BD-4245 working notes
development branches
fio
feature/BD-4245-fio-develop-12132022
fio.test
feature/BD-4245-fiotest-develop-12142022
fio.devtools
feature/BD-4245-fiodevtools-develop-12142022
PRs
fio.devtools
fio
fio.test
instructions.
pulll all branches,
build and install fio repo.
start the chain.
run the fio.test branch this will load the chain with 21k domains (the public private keys and account name of the account receiving the domains is printed at the top of the tests, use the pub key in get_fio_domains testing once the chain is set up.
desired tests --
run a full set of regression tests, verify these run.
load the chain with the 21k domains.
then run a script that constantly calls get_fio_domains, while doing this run a regression
we will see if the overhead of the 21k domains causes failures in regression tests.
Integrated testing on 3 node private test net
Ed will set up on the following AWS server
ssh -i "DapixWestPair2.pem" ubuntu@ec2-18-237-87-177.us-west-2.compute.amazonaws.com
Ed will complete the above testing and also will explore various mods to the timeout for secondary index queries on the API node.
results will be capture here as they occur.
environment setup and establishment of regression tests is ongoing.
tactics
I started by re-establishing tests to load the domains with “toooo many domains per fio address”.
I then removed the time constraint on get table rows in the chain plugin.
I then ran tests to see how this version performs.
1) first I loaded an account with 20k domains.
2) I made a script to get these domains on this account in the background with .1 seconds sleep between calls to get_fio_domains.
3) I loaded the chain, then kicked off the query while creating the 20k domains, this all ran as expected.
4) then I ran testnet smok test tests while querying get_fio_domains. these ran as expected
5) then I ran the multiple runs of the testnet smoke tests concurrently while running the query to get_fio_domains. these ran as expected.
6) then I ran two instances of the queries on get_fio_domains concurrently while running the smoke tests, these all ran as expected.
next steps:
ill take a step back and regroup and try to find a way to demonstrably crush this server…
I met with Eric and we agreed to do this same kind of test but increase the number of domains on the account to become 100k
im setting up to run these tests next
testing round 2
I increased the number of domains on an account to 104k.

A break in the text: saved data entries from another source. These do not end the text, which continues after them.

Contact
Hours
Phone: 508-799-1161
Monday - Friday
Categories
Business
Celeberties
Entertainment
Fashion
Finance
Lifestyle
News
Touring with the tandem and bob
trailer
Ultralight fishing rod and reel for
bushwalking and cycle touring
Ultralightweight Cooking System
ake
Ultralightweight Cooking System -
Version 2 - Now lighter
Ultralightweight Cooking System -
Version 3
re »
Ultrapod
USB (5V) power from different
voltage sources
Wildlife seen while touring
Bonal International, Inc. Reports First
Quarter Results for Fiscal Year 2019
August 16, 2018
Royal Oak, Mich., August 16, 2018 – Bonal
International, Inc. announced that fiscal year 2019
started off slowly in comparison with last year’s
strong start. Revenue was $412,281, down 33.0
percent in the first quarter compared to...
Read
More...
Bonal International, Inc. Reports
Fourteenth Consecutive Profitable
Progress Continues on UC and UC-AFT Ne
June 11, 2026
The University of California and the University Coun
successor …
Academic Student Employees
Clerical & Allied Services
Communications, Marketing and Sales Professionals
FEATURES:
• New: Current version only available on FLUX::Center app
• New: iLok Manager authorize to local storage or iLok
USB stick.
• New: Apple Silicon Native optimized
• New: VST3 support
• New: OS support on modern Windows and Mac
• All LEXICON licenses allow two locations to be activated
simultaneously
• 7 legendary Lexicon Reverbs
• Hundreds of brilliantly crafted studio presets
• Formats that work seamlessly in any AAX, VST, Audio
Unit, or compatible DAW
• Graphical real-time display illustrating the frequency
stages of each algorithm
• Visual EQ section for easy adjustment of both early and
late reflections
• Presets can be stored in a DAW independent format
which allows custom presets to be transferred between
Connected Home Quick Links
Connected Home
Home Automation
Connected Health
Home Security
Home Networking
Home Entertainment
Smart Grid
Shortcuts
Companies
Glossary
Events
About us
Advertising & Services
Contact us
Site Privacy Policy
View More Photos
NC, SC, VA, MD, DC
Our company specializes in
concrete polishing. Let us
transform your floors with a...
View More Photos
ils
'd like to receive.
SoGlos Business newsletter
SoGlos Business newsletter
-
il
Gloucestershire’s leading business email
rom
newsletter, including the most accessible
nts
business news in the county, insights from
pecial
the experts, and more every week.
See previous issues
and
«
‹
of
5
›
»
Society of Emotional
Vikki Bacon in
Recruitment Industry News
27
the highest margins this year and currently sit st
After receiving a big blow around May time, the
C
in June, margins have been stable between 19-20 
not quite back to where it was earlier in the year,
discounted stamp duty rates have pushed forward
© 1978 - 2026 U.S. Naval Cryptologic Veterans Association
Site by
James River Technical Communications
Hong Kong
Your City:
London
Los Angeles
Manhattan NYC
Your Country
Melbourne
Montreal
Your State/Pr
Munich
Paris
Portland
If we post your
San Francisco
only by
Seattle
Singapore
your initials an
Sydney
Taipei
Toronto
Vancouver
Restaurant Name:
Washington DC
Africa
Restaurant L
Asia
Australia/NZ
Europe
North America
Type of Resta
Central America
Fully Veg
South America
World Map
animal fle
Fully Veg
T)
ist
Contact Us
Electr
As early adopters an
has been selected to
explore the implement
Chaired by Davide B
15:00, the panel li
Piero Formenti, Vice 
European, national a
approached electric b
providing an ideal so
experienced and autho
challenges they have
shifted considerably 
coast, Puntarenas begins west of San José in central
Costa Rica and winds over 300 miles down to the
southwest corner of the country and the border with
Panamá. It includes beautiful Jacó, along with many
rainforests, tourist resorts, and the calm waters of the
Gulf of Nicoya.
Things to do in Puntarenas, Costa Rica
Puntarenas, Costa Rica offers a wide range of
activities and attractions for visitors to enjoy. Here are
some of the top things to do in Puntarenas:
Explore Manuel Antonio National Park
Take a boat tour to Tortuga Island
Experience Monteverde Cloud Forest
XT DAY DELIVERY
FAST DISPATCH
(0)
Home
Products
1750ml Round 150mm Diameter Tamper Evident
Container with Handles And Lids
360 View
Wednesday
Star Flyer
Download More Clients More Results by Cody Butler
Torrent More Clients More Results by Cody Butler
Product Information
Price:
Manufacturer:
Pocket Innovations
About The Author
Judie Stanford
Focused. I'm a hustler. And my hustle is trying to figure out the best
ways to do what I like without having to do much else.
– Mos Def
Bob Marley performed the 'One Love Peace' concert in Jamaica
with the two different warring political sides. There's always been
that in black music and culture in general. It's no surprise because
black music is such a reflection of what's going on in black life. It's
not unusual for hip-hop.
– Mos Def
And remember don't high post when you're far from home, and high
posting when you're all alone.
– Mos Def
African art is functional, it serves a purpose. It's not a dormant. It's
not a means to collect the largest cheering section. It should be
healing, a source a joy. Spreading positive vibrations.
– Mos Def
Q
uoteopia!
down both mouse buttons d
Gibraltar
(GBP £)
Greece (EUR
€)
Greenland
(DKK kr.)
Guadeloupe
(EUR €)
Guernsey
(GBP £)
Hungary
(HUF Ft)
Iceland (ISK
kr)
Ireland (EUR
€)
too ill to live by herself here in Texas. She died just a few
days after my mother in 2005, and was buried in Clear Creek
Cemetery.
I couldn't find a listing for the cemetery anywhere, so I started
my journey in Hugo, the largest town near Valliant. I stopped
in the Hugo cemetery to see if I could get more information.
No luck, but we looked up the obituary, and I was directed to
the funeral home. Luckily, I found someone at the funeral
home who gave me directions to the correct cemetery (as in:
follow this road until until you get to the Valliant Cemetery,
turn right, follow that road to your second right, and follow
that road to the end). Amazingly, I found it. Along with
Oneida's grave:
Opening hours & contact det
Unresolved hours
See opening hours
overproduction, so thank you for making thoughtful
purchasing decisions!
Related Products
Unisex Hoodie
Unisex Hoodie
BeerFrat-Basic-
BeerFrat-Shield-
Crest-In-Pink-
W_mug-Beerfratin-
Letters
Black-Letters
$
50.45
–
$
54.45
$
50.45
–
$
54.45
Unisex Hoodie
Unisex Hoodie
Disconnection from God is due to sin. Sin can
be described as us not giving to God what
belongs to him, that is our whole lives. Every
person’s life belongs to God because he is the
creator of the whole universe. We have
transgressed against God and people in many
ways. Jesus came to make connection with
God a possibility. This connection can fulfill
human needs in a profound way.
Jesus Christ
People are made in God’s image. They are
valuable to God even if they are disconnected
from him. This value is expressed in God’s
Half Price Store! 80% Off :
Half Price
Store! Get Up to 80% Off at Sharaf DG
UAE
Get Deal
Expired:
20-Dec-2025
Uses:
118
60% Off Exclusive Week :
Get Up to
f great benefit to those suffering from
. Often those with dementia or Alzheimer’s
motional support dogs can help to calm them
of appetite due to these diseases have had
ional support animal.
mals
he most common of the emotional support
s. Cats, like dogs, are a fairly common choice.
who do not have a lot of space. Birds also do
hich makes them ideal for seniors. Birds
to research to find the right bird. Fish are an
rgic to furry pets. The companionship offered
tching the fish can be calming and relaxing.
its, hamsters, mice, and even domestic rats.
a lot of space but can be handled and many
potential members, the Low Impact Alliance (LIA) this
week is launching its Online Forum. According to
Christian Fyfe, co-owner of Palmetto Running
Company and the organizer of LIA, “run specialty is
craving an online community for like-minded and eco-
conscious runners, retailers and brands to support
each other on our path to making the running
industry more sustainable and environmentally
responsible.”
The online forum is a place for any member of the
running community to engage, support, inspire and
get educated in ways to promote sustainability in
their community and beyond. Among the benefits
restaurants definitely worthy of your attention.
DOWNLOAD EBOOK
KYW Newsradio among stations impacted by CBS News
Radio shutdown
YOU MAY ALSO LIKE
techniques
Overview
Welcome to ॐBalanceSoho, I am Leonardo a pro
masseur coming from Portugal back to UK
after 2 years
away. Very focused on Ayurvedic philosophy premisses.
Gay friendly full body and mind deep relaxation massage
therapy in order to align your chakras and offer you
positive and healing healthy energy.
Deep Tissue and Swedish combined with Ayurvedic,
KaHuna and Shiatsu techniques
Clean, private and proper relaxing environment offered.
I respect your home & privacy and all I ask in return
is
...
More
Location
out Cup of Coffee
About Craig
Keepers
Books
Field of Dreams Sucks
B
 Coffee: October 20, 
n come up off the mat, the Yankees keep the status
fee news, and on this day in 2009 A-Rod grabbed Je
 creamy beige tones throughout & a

the pub key for this account is FIO6jPe1dqPzyT15HuvBe8kpGdNA471tR6B2UixFLbR4sACQAc2tK
I then repeated my testing….my dev box became very sluggish, I think due to the amount of text being managed by terminal windows from the LARGE results from get_fio_domains..
from what I observed it seems that the node was still responsive…
I would like to have Eric run the smoke tests while I run the get_fio_domains, and see if this is responsive for Eric running the tests…
once we do this test we will regroup and meet up to discuss.
communications to the community
The FIO core team is looking into the feasibility of removing the processing time limit on state getters in the chain_plugin (in the present version used by FIO the time limit for a getter is set to 100ms in the chain plugin).
for background, please refer to EOSIO issue Non-deterministic output from get table with large limits · Issue #3965 · EOSIO/eos
One question the FIO Core team would like to answer is this, what is the intended purpose of the time limit called WALKVALUE
within the chain plugin for get_table_rows_ex
, and get_table_rows_by_seckey
. This value is defined in the chain_plugin.hpp
Can this timeout be removed, or made to be configurable by an API node hosted in the FIO protocol. If so it could provide tunable and more consistent getter performance on API nodes when there are many 10s of thousands of rows per secondary key within a state table.
The next step for this will be to make changes that make the timeout configurable on the API node…this will be done under another story.